Structurally she divided the abstraction spectrum into four categories with porous borders - Place, time, expression; Electric edge; Rhythm, sweep, slippage and hold; and Gesture and mark making - and allotted three "local" painters to each category. The surprises arise from the juxtaposition of work, unexpected connections and unanticipated discoveries. Many of the artists included would be surprised to be called abstract and even more astonished by the company that they find themselves in. It is also an interesting observation about the depth of the CMAG collection that it is possible to mount an exhibition of this calibre without being shy of the local product.
The 12 artists involved are, in alphabetical order, Vivienne Binns, Ham Darroch, George Foxhill, Thomas Gleghorn, Marie Hagerty, Richard Larter, Peter Maloney, Derek O'Connor, Michael Taylor, Rover Thomas, Ruth Waller and Guy Warren.
Guy Warren, who will turn 100 next year, is a Goulburn boy with strong links to Canberra. He is represented by a powerful brooding painting titled Prisoner II (1962) where form is woven, rather than constructed, and what at first glance may appear as mechanical parts seem to hint at organic forms. It is a remarkably compact and concentrated painting with a bold visual impact.
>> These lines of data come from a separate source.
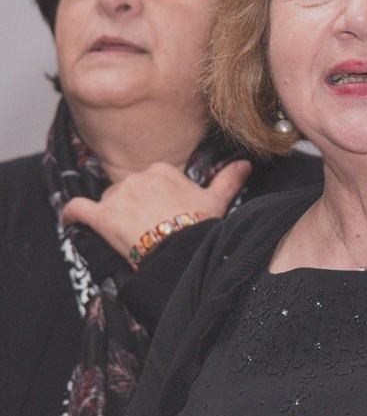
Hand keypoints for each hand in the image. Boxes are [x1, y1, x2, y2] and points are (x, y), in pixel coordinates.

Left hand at [62, 159, 251, 259]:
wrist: (182, 251)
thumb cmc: (200, 227)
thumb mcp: (216, 202)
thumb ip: (228, 180)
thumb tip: (245, 164)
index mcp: (162, 171)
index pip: (149, 181)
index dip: (153, 199)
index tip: (160, 216)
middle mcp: (137, 177)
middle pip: (127, 191)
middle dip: (133, 209)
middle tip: (146, 232)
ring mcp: (117, 196)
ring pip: (108, 202)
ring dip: (112, 217)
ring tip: (125, 238)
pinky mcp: (100, 216)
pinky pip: (77, 209)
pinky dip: (72, 214)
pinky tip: (71, 219)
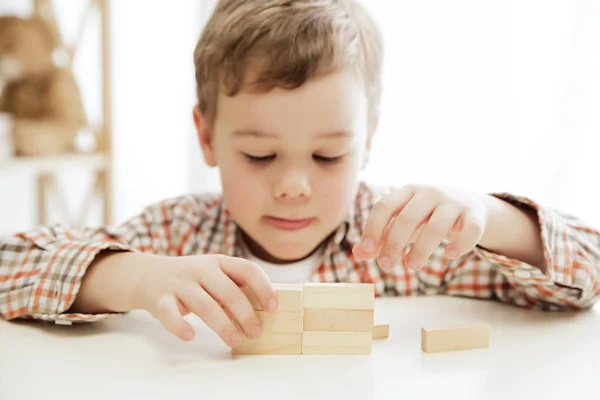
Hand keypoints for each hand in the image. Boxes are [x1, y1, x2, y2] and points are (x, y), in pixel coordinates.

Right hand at [136, 254, 276, 346]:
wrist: (148, 275)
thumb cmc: (192, 279)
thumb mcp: (214, 275)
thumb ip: (234, 287)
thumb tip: (264, 311)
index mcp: (219, 262)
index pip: (247, 269)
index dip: (263, 287)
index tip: (273, 307)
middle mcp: (200, 269)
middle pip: (228, 291)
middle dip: (245, 314)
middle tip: (255, 333)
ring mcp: (179, 283)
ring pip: (204, 305)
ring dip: (223, 325)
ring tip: (234, 340)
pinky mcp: (160, 299)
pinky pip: (170, 314)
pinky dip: (180, 326)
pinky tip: (191, 335)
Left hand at [353, 184, 489, 270]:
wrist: (469, 206)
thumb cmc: (427, 216)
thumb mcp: (402, 223)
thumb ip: (380, 237)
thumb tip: (357, 254)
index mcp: (408, 191)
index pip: (385, 206)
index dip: (373, 228)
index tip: (367, 251)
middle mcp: (430, 193)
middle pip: (408, 218)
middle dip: (394, 243)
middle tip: (386, 265)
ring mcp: (454, 203)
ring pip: (437, 226)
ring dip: (422, 249)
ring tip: (412, 266)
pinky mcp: (475, 215)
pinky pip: (470, 230)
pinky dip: (460, 244)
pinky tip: (449, 255)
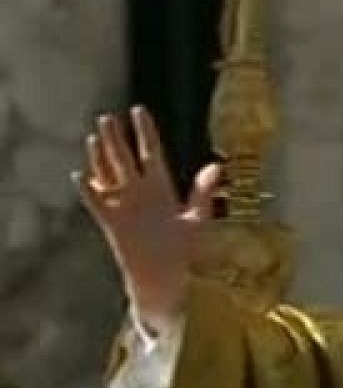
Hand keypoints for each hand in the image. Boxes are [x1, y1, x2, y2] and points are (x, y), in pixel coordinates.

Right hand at [74, 107, 222, 330]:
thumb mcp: (197, 219)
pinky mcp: (112, 223)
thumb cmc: (184, 250)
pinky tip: (81, 176)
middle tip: (107, 117)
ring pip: (108, 174)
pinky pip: (97, 204)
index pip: (149, 151)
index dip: (144, 131)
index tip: (138, 110)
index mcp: (161, 187)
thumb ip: (203, 193)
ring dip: (100, 157)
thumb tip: (217, 167)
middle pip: (124, 159)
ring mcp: (124, 205)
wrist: (167, 277)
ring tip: (94, 136)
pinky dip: (89, 191)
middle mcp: (140, 192)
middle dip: (116, 138)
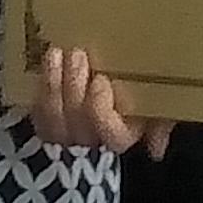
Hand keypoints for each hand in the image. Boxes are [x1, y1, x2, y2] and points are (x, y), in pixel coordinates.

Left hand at [28, 46, 169, 159]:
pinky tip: (44, 67)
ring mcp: (66, 137)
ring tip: (56, 54)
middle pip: (78, 124)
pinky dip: (40, 91)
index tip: (102, 81)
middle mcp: (94, 144)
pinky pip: (38, 115)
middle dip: (74, 88)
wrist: (123, 87)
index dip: (101, 112)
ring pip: (53, 120)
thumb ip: (164, 121)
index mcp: (125, 136)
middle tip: (77, 54)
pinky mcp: (47, 124)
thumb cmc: (141, 97)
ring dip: (53, 85)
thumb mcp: (163, 106)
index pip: (112, 137)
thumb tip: (155, 149)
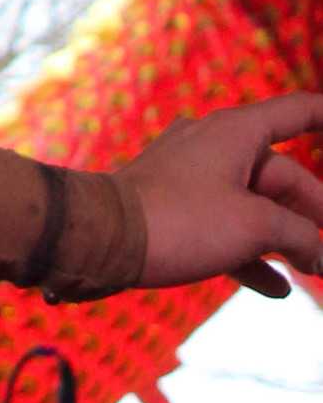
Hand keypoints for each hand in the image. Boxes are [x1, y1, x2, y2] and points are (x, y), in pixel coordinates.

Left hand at [123, 94, 322, 298]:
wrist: (101, 238)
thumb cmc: (181, 220)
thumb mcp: (254, 226)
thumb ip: (298, 235)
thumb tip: (320, 253)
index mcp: (235, 133)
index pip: (295, 113)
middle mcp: (214, 146)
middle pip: (280, 175)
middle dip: (312, 214)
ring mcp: (192, 178)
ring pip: (253, 205)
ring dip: (285, 239)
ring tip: (314, 272)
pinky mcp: (174, 209)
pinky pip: (224, 228)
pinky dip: (251, 255)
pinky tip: (276, 289)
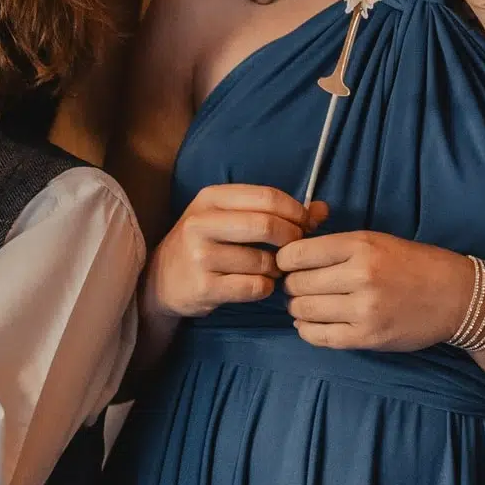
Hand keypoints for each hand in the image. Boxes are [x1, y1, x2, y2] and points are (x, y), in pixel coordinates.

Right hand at [146, 184, 316, 319]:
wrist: (162, 280)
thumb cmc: (206, 243)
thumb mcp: (232, 218)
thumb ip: (277, 211)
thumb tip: (322, 210)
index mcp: (211, 198)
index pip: (267, 197)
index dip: (296, 212)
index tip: (306, 225)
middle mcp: (201, 223)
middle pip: (267, 225)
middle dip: (291, 239)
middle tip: (294, 250)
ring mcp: (200, 256)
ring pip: (263, 261)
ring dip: (278, 268)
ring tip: (272, 269)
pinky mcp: (204, 287)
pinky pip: (254, 287)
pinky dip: (266, 287)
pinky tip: (259, 284)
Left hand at [278, 228, 472, 351]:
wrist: (455, 295)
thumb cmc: (413, 264)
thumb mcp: (376, 239)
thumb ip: (335, 245)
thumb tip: (289, 256)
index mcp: (361, 245)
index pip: (298, 253)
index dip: (286, 260)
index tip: (289, 265)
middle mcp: (361, 276)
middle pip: (297, 284)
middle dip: (292, 286)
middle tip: (299, 287)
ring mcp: (364, 309)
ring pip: (304, 311)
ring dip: (299, 309)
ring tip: (308, 304)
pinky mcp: (368, 337)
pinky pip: (319, 337)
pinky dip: (308, 330)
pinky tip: (313, 323)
Warren's work is juxtaposed with a large painting by the Austrian-Australian artist George Foxhill who, like Warren, was born in 1921. His Bright day for cricket (1978) is a remarkably energetic work with a clever play of overlapping planes and wonderful breathing spaces. If Warren was a visitor to Canberra, Foxhill was a settler who spent the final 55 years of his life living in the Canberra suburb of Dickson. Coming from very different directions, both artists sought out and achieved an art that could bypass the verbal to deliver a powerful and memorable visual impact.
In the next grouping, Electric edge, the standout painting, for me, is Vivienne Binns' huge Fifth translation of nylon mat (2006). As in all of Binns' work there is an ideological agenda, in this case giving voice to women's labour that is often overlooked, but the whole exacting, time-consuming precision of the piece maintained on such a scale gives a power to the painting that far exceeds any simple didactic message. It is the sort of painting that strikes you in the eye as you pass by and then draws you in and seduces you.
The exhibition is full of interesting dialogues, such as that between the paintings of Marie Hagerty and those of Peter Maloney or the prints of Michael Taylor with those by Rover Thomas.
Although poorly advertised, this abstraction show should not be missed.